На столе догорает свеча, и ее высокие яркие предсмертные всполохи ложатся на покатые бревна потолочных балок, отскакивают от всяких предметов, которые заперты в шкафах и стоят на полках, переливаются, снуют, разгоняют вязкие тени, чтобы собрать их во что-то единое — от этого всего кажется, что дом горит: целиком и полностью, пылает изнутри, и она будто стоит в средоточии того, ладошками упираясь на короткий маленький стол на одного — без скатерти, без малейшего признака необходимости в его здесь нахождении; на гладкой чистой поверхности, идеально промазанной лаком, отражающей эти коварные всполохи свечи, стоит только пустая стеклянная ваза — в цветах она давно разочаровалась: и сама ваза, и ее обладательница. Она выпрямляется, смахивает засохшие восковые капельки, некоторые поддевая ногтем, зажигает новую свечу — большую и толстую, цвета топленого молока, кое-где пригоревшего: эти темные вкрапления — благовонные травы; смахивает, и, когда сзади раздается щелчок зажигалки: той, что с откидной верхней частью, — даже не вздрагивает. — Тебе не идет все это.Я была хорошей, а плохой я не была. Я всю жизнь, как паинька, по правилам жила.

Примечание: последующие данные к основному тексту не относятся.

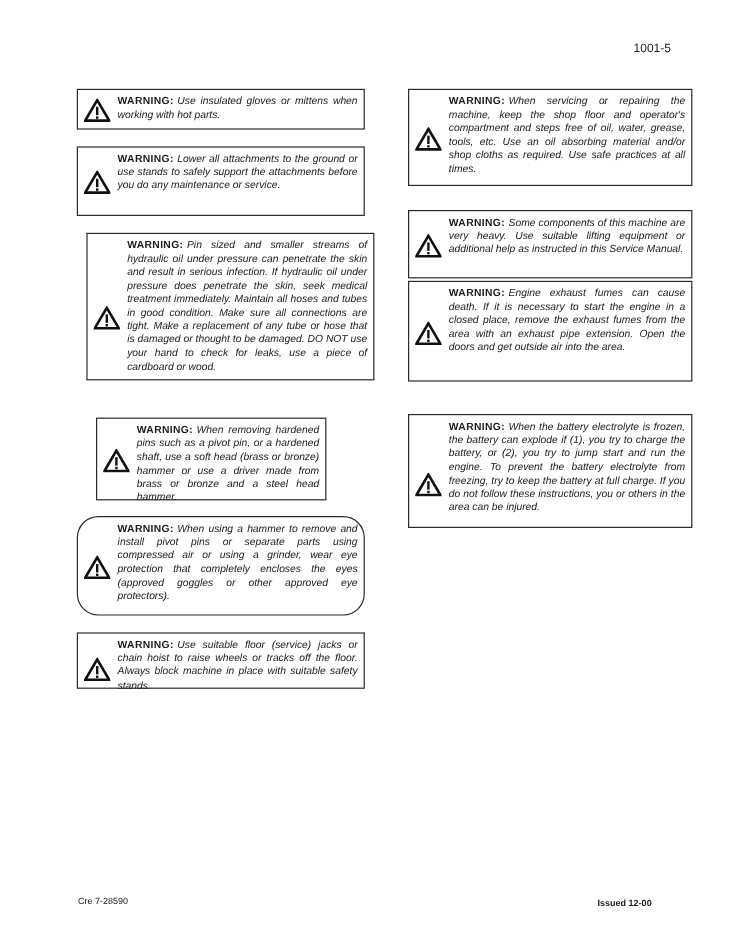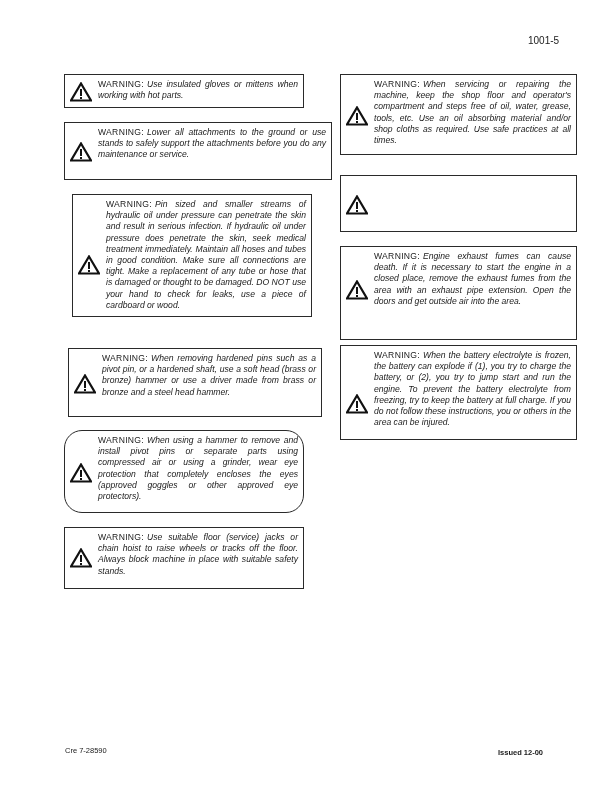"WARNING:" .warn .label { font-weight: normal -> bold }
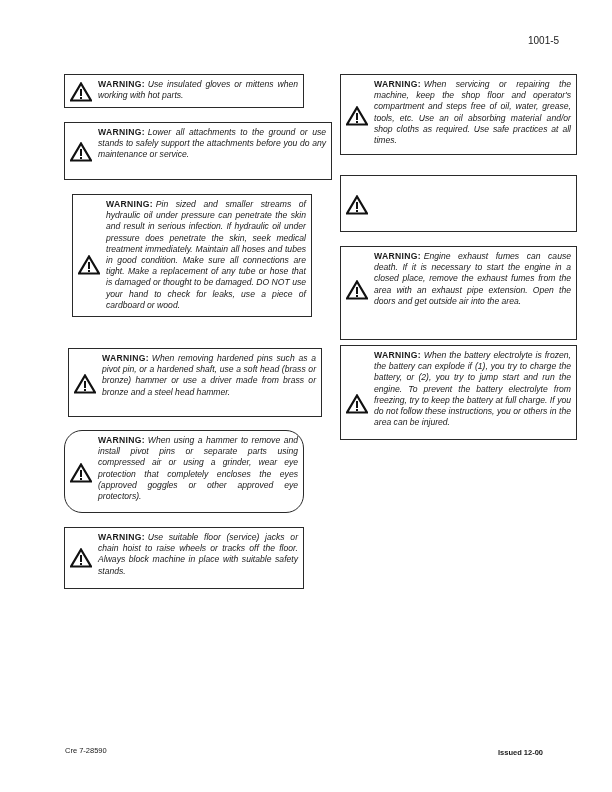"WARNING: Lower all attachments to" div.warn { width: 268px -> 240px }
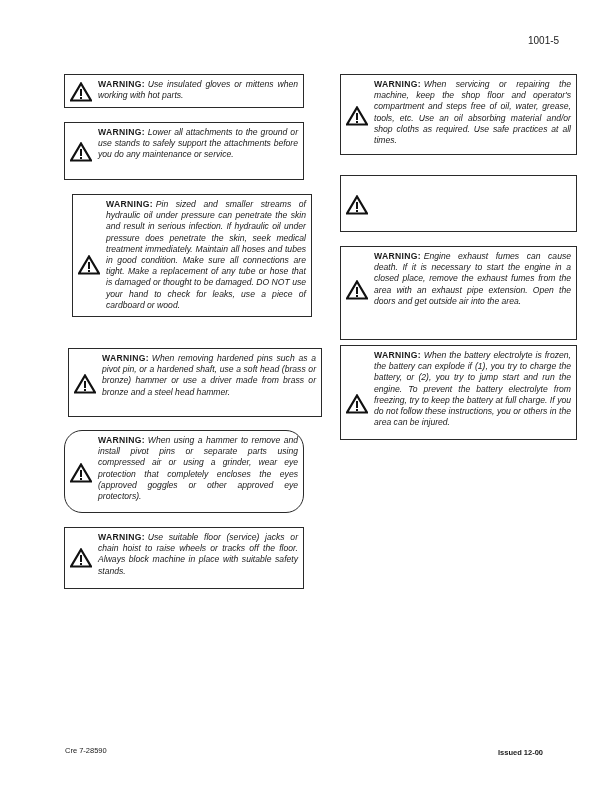"WARNING: Some components of this" div.text { html: none -> <div><span>WARNING:</span><span>Some components of this machine are very heavy. Use suitable lifting equipment or additional help as instructed in this Service Manual.</span></div> }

Реджи распахивает пиджак, поджигает сигарету, выпуская сизые завитки в высокий потолок, и усмехается; он — результат всех гиблых и гадливых выборов, которые она делала в течение собственной жизни, ошибаясь, оступаясь, сбивая колени в кровь. Он, собственно, и сам один из ее выборов, сидящий теперь в тенях, скопившихся в углу, словно подкроватное чудище, периодически перебирающееся в шкаф, чтобы выскакивать оттуда в полночь и пугать до седых волос и остановки сердца — ее он не пугает: то ли не осталось нервов, то ли привыкла; то ли, тоже возможно, пригрела это самое чудовище на груди. — Хотя, нет, платье смотрится великолепно. Да, великолепно: плотная гладкая ткань обхватывает грудь и бедра, ниспадает к самым лодыжкам тяжелыми темно-синими волнами; высокий ворот закрывает всю шею — хищница из нее так себе, но она старательно учится, чтобы больше никогда не допустить всяких там неприятных последствий, как, например, недостойные мужчины, вьющиеся рядом, или перелопаченное естество, чтобы кому-то соответствовать, или — или Реджи. Господи, никогда больше не допустить такого, как Реджи — и его самого. — Всех местных мальчишек уже покорила? Ему не нравится молчание — не нравится, когда собеседник вынуждает его самого отвечать на его же вопросы; не нравится резкий запах женских духов, и когда они остаются на его одежде («Я не столб, чтоб меня метили»); не нравится замерзающая пленка на грязи, запах старого масла в машине; ему не нравится чувствовать себя дураком, и… Она осекается, чуть качая головой; темные волнистые волосы щекочут плечи и скулы. Осекается, словно дает себе пощечину, вбивая в звенящую пустотой голову хоть какую-то мысль, желательно, одну конкретную — она больше не его, он ее никогда и не был; о том следует себе постоянно напоминать и постепенно выкидывать из жизни все эти бесполезные знания, которыми он в свое время ее напичкал под самую завязку.Мама говорила мне: «Слушайся мужа». Я непослушная, делаю хуже.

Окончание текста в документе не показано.